> **Task**:
Pull out every line in the items below that contains the word "Ausbildung", matching its capitalization exactly.

Data excerpts:

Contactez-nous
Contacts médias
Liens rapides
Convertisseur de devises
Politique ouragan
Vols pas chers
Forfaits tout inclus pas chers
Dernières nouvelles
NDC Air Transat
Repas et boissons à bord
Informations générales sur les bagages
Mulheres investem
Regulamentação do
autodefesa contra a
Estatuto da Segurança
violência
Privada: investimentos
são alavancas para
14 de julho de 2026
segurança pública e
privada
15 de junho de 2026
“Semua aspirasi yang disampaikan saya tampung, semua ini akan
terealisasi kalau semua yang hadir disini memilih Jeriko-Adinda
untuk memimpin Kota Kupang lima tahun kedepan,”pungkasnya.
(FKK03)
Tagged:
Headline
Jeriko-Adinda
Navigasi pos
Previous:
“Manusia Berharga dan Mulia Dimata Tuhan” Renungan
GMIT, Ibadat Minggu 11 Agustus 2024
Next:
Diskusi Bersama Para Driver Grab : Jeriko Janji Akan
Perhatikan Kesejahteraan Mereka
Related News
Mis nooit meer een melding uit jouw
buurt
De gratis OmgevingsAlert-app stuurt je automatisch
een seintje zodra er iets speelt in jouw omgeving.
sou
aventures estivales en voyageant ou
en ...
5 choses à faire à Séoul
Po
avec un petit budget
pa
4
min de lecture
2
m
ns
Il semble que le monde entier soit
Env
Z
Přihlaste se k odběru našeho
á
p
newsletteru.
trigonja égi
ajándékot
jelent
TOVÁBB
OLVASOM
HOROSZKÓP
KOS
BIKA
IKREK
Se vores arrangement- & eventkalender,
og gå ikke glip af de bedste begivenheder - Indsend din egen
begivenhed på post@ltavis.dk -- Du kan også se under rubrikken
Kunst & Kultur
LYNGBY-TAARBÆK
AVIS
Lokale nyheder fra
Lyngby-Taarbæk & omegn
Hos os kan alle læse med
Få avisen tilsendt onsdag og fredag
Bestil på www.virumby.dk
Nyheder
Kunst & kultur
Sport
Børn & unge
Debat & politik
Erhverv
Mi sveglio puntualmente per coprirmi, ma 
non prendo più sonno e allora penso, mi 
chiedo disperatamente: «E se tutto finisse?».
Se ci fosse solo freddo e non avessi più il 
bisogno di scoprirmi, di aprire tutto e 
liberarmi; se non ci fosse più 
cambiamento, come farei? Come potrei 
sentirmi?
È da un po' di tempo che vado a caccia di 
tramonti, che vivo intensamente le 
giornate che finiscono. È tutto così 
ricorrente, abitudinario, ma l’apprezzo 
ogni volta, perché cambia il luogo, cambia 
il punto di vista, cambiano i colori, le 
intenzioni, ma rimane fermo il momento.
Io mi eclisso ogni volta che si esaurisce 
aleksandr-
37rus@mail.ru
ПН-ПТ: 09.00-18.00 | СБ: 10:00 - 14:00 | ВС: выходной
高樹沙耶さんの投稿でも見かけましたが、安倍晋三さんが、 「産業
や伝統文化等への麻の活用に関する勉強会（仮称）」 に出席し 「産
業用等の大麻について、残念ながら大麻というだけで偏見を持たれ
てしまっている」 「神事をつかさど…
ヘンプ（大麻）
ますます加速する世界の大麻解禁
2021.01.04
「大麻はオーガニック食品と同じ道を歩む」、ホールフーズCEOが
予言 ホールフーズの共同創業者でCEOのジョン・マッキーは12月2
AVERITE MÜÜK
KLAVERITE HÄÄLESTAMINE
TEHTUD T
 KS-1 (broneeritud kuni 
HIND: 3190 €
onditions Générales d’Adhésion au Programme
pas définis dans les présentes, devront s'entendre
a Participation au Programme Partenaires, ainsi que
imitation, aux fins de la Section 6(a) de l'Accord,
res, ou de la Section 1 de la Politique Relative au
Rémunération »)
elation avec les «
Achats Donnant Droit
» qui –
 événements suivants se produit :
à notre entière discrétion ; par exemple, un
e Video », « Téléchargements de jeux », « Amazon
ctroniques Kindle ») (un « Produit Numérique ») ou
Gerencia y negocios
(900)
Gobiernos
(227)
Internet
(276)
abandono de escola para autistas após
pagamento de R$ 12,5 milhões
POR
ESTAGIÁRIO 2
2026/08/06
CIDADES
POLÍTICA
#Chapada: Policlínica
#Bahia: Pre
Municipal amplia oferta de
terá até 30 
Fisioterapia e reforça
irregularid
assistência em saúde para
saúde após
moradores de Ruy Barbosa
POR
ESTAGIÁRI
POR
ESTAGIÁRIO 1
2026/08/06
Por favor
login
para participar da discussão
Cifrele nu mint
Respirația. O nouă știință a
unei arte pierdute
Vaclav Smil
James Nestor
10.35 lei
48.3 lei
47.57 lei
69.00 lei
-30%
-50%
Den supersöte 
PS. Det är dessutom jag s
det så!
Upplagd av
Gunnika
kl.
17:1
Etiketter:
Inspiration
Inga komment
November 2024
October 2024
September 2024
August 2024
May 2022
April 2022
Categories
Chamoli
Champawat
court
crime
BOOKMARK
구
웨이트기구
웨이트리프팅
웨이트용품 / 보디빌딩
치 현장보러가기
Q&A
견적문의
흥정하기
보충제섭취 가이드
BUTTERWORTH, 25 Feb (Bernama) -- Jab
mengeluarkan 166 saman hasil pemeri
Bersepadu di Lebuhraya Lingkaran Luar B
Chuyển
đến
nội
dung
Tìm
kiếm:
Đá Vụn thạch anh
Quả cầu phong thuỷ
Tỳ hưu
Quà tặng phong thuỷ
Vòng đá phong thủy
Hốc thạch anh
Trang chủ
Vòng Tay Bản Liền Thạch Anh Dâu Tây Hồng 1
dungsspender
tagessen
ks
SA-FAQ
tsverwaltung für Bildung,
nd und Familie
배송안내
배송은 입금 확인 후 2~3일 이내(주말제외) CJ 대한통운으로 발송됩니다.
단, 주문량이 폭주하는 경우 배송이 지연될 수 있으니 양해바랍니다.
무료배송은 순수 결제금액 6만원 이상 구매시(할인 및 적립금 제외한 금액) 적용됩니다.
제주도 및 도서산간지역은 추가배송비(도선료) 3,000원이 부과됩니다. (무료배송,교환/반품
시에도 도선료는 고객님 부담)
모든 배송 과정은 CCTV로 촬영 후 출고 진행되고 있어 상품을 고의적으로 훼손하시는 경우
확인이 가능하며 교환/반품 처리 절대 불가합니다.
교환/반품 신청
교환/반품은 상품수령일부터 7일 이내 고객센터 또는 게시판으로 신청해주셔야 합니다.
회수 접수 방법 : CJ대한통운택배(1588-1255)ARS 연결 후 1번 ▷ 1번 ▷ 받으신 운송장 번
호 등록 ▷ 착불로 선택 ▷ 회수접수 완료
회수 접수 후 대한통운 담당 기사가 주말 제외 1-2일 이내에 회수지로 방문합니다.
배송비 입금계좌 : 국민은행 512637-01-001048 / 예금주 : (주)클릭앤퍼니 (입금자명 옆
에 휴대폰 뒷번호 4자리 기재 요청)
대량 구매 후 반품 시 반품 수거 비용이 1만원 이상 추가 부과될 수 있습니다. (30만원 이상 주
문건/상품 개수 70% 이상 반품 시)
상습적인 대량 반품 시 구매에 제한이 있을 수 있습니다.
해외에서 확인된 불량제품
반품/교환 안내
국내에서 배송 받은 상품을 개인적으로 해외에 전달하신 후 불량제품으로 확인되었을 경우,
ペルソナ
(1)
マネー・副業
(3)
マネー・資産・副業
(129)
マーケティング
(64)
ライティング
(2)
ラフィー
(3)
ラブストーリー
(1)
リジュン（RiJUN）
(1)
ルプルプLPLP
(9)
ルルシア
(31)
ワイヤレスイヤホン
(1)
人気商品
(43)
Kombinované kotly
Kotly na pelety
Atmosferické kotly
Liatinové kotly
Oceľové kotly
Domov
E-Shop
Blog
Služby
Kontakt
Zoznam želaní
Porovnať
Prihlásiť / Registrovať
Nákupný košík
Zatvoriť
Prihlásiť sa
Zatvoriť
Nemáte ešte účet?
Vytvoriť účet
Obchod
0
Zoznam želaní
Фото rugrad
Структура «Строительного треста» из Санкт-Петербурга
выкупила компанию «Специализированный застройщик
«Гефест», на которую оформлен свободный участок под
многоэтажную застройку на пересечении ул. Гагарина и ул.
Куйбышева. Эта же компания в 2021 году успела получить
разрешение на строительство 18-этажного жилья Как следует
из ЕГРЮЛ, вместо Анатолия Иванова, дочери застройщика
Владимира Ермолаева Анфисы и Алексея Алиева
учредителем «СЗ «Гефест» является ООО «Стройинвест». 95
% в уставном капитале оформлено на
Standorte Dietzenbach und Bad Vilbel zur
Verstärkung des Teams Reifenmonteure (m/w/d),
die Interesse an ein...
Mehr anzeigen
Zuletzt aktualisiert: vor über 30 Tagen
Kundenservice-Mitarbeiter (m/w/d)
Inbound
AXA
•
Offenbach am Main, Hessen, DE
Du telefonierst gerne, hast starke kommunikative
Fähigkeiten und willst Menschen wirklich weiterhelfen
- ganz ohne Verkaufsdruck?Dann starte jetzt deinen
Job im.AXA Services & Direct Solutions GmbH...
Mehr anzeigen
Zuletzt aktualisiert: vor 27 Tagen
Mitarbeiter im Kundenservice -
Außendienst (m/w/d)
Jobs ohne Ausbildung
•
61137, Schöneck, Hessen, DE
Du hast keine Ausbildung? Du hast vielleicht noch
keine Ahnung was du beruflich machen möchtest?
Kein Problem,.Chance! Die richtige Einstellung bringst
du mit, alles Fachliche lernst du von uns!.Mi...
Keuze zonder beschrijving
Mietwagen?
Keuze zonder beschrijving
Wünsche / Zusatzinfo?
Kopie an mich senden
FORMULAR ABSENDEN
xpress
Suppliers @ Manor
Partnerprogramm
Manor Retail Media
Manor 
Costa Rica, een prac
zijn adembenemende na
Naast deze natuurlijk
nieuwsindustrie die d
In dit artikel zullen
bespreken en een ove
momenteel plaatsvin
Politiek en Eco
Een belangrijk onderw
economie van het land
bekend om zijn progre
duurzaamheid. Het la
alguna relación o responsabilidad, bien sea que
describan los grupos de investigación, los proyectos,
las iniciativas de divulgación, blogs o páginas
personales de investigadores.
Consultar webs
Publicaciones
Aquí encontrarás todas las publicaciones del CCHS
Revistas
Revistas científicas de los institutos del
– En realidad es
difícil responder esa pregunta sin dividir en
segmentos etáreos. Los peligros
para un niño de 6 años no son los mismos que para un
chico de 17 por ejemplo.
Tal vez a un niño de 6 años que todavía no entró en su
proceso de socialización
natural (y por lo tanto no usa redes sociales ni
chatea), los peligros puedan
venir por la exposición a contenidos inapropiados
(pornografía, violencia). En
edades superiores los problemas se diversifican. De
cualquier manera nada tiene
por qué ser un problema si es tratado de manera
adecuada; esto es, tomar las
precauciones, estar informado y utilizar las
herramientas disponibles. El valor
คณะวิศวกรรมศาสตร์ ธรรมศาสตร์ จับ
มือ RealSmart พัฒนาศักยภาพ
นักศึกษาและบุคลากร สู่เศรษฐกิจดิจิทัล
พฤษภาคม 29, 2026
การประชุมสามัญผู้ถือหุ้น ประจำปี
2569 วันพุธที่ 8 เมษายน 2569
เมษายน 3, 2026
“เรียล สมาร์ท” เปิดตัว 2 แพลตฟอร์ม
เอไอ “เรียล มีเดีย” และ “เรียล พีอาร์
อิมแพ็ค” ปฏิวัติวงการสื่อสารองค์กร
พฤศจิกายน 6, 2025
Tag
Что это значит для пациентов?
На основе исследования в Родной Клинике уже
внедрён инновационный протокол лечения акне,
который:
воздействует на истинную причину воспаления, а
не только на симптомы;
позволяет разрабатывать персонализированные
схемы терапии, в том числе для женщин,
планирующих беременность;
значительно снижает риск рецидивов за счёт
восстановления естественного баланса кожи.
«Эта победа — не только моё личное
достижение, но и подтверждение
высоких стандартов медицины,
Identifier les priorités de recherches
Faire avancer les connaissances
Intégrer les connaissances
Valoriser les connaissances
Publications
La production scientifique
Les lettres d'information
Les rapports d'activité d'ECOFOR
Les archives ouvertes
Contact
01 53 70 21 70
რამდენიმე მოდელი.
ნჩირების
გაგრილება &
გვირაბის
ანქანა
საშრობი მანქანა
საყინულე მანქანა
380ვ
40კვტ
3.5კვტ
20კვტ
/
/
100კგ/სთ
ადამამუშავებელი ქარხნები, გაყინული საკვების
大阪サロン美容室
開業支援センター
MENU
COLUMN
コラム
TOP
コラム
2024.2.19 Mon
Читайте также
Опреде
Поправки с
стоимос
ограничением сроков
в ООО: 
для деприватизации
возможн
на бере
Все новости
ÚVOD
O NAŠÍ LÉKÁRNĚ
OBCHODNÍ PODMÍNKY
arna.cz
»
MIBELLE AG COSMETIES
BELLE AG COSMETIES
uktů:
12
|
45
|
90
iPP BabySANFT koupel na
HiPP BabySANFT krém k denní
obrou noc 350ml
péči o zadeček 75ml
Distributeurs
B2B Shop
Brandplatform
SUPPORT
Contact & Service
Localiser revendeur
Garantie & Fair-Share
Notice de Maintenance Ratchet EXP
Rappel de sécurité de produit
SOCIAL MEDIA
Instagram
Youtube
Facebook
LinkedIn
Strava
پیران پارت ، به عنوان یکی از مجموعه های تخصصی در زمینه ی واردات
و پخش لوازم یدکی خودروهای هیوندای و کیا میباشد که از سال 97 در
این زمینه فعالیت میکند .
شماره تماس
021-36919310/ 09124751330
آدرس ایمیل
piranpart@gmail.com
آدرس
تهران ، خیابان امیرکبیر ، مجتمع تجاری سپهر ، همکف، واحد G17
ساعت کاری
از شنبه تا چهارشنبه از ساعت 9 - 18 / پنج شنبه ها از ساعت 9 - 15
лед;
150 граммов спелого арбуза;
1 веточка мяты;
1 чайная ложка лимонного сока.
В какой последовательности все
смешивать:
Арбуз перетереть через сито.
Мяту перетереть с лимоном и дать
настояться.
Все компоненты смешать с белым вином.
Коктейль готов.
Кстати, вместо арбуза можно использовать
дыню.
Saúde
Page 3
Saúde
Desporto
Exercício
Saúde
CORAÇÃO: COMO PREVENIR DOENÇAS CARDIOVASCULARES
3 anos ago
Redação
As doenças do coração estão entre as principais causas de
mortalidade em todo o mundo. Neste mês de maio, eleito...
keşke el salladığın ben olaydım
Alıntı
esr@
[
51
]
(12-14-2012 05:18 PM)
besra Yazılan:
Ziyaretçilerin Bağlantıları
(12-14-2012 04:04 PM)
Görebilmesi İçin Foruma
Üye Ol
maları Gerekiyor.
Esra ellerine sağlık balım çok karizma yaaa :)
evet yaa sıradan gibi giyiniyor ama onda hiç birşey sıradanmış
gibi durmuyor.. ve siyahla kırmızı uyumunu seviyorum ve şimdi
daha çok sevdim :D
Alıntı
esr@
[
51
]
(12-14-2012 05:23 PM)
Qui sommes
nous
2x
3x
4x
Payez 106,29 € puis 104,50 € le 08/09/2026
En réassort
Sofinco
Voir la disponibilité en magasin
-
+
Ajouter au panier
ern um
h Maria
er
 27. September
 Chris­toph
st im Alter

> **Finished exercise**:
Jobs ohne Ausbildung
Du hast keine Ausbildung? Du hast vielleicht noch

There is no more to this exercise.